About this exercise » Scan the entries below for the word "right". Copy out every line in which it occurs.

Exercise material »
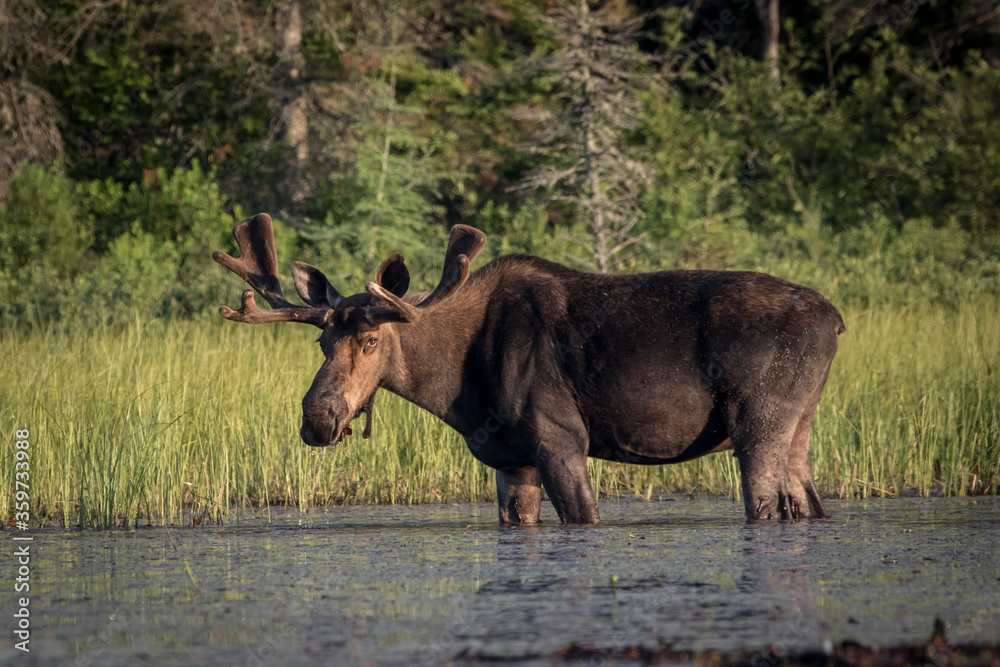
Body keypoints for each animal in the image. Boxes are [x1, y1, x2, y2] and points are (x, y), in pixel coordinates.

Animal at [214, 213, 845, 525]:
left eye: (370, 339)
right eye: (322, 341)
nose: (317, 420)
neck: (456, 390)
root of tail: (836, 319)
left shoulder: (560, 439)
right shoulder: (510, 458)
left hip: (757, 422)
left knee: (764, 507)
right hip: (800, 425)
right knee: (808, 505)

Answer below »
right eye: (322, 341)
right shoulder: (510, 458)
right hip: (800, 425)
right knee: (808, 505)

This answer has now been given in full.